* [Exercise aim]
Exclude the pictures, then copy all remaining records exactly.

* [Records to use]
+++
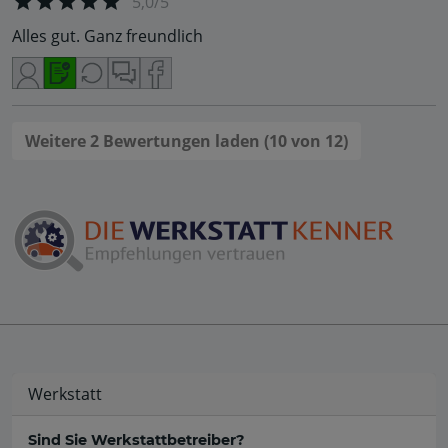
5,0/5
Alles gut. Ganz freundlich
Weitere 2 Bewertungen laden (10 von 12)
Werkstatt
Sind Sie Werkstattbetreiber?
+++
* [Answer to this exercise]
5,0/5
Alles gut. Ganz freundlich
Weitere 2 Bewertungen laden (10 von 12)
Werkstatt
Sind Sie Werkstattbetreiber?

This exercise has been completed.